Looking ahead to the Shkendija tie, McInnes added: “You always want to win your first game of the season. No matter what competition you are playing in and you want to get the season up and running. You want to get that confidence running through the team.
“We have said time and time again we want to do well in Europe. We understand the importance of it to the club. We have put the demand on ourselves to be ready and we are ready. On that plane we have the players to do the job.”
As well as two pre-season friendly victories in the past few days, Aberdeen should also take comfort from the fact Thursday’s game against Shkendija has been switched to Macedonia’s capital city of Skopje. That’s according to the country’s top player, Agim Ibraimi, who said at the weekend that he believes Aberdeen will subsequently be spared a red-hot welcome.
Philip II Arena, the venue for the Dons’ first-leg tie, is the home ground of Shkendija’s bitter rivals, Vardar. “This is like Celtic having to play a European tie at Rangers’ ground,” said Ibraimi, the gifted Maribor winger who is poised to be named as Macedonia’s footballer of the year for the third season in a row.
Ibraimi, a Shkendija fan, added: “This is better for Aberdeen. If the game was played in Tetovo then it’s very difficult to play there because of the atmosphere and the backing the fans give Shkendija. They are our 12th man. It’s not like Skopje. The capital city is where our big rivals Vardar come from. It is like Celtic playing their home game at Rangers’ ground. That’s not easy to do.”
The complex backdrop of Macedonian football has echoes of Glasgow. The country has deep divisions caused by ethnic and religious affiliation, which not even the creation of an independent country in 1991 – breaking away from Yugoslavia – have healed.

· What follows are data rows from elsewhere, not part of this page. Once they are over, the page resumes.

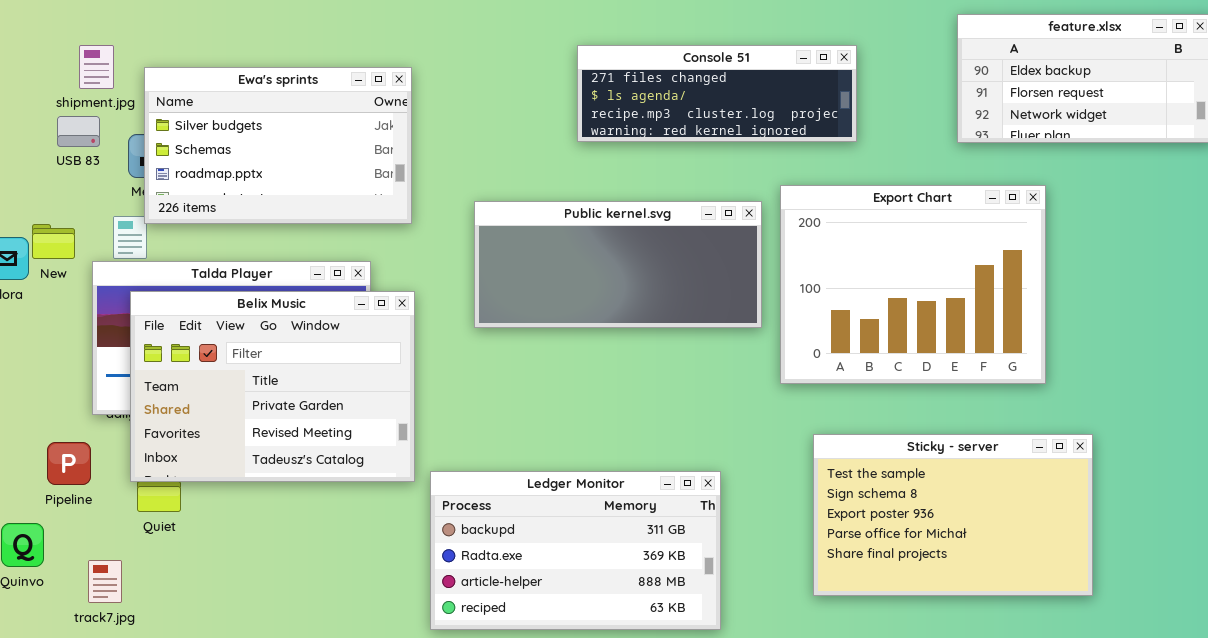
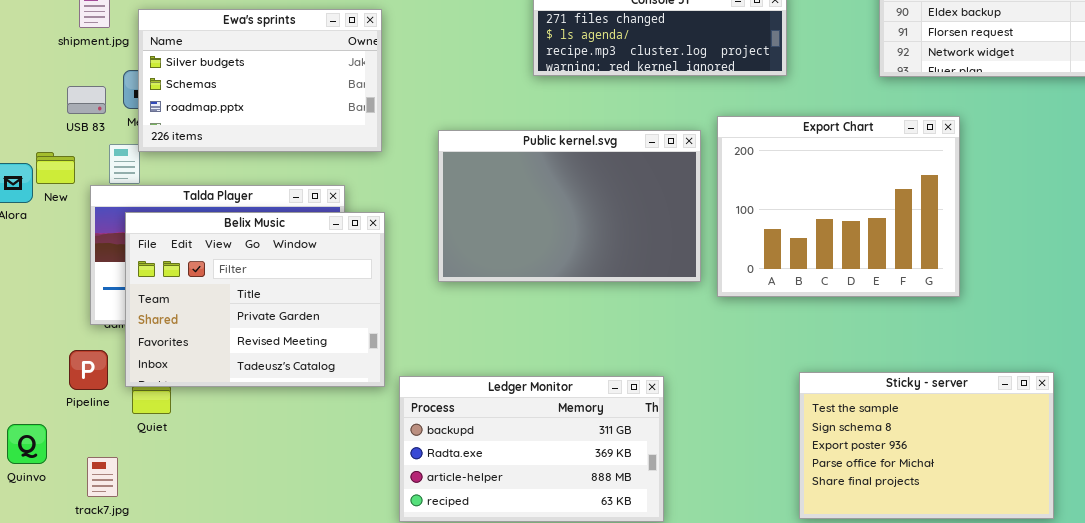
USB 83: [57,116,100,147] -> [67,86,106,114], moved
Public kernel.svg: [474,201,762,328] -> [438,130,701,282], resized
Sticky - server: [813,434,1093,596] -> [799,372,1054,519], moved
Pipeline: [47,442,91,485] -> [69,350,108,390], moved

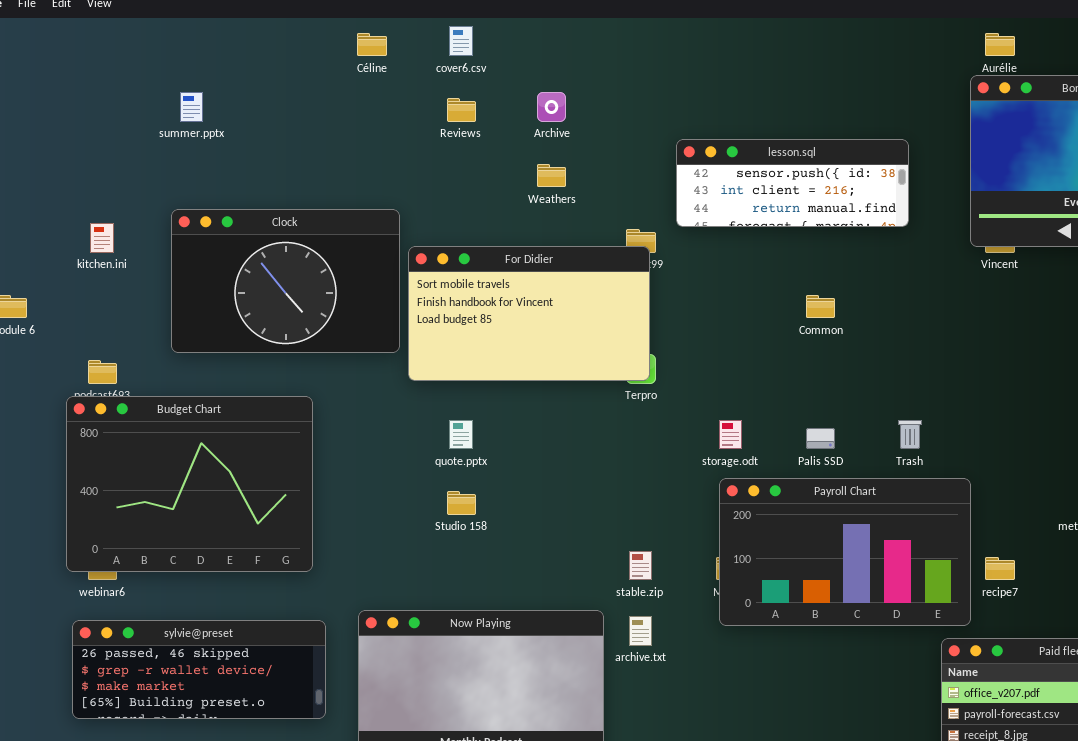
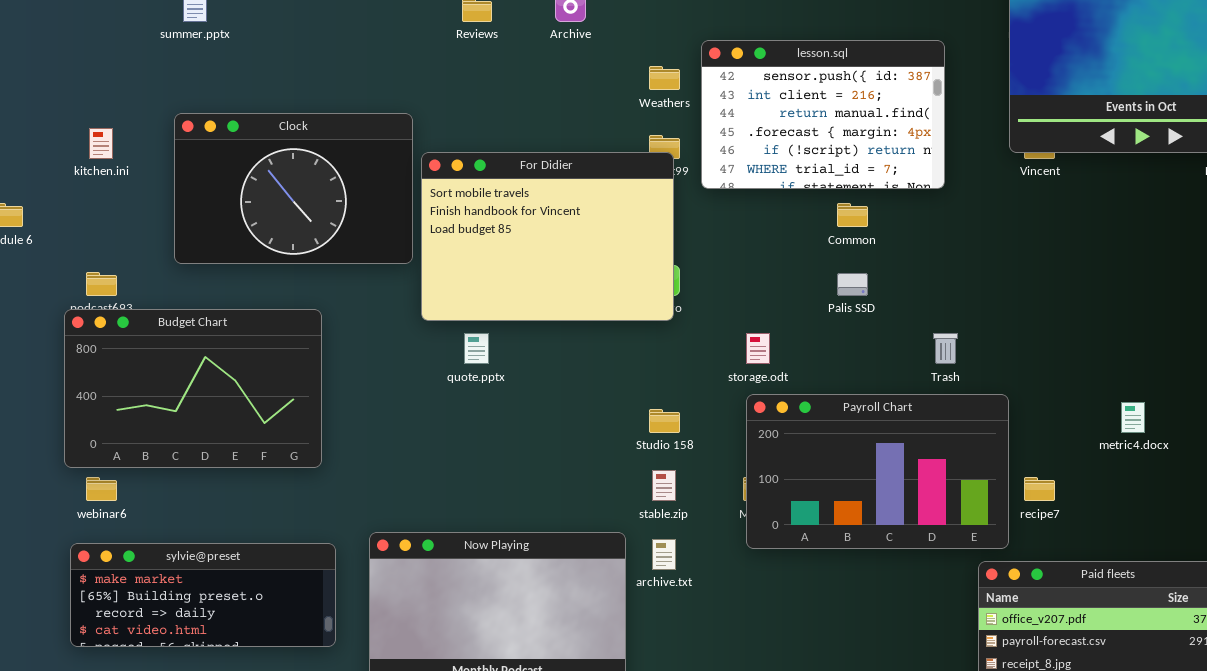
lesson.sql: [676,139,909,227] -> [701,40,945,189], resized
Weathers: [537,164,566,187] -> [649,66,680,90], moved
For Didier: [408,246,650,381] -> [421,152,674,321], resized
Budget Chart: [66,396,313,572] -> [64,309,322,468], resized
Palis SSD: [806,428,835,449] -> [837,273,868,296], moved
Studio 158: [447,491,476,515] -> [649,409,680,433], moved
sylvie@preset: [72,620,326,719] -> [70,543,336,647], scrolled down 2 rows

About 65 per cent of Macedonia’s two million population are Macedonian and Eastern Orthodox Christians – including Vardar’s fans – while 34 per cent are Muslim, mostly ethnic Albanians like Ibraimi.
More than half of Tetovo’s 53,000 inhabitants are Albanian and a giant Albanian flag covered one entire end when Partizan Belgrade went there for a Champions League qualifier in 2011, with Serbian boss Aleksander Stanojevic admitting his side were outplayed by Shkendija because of the intimidating atmosphere.
“The people live for Shkendija,” said Ibraimi. “There is an ultras group, the Ballistet, who organise lots of spectacular displays but it’s not just them. All the supporters are fanatical.
“Most coaches and players who have played there will tell you it’s a tough place to win. The people of Tetovo love football. Our other big rivals, Teteks, are also from the town. It is a shame that people will not be able to see Aberdeen there and I don’t know how many will go to Skopje – it is 40 kilometres away.”
Ibraimi also soothed Aberdeen’s fears about the heat by insisting that the temperatures for the evening kick-off on Thursday will be half of the daytime values. “In the evening it is not so hot,” said Ibraimi. “It’s about 20 degrees. That is better for both teams.”
Ibraimi has played at Parkhead and Ibrox for Maribor in recent years and knocked both Celtic and Rangers out of Europe. Now he yearns for Shkendija to match the Slovenian giantkillers and deliver another blow to Scottish football. “This will be a tough game for Aberdeen,” he continued. “I would love to be in Skopje but sadly I will be watching it on the internet because Maribor are in training for our own Champions League qualifier in Astana. I would love to see Shkendija doing what Maribor did to Celtic and Rangers.”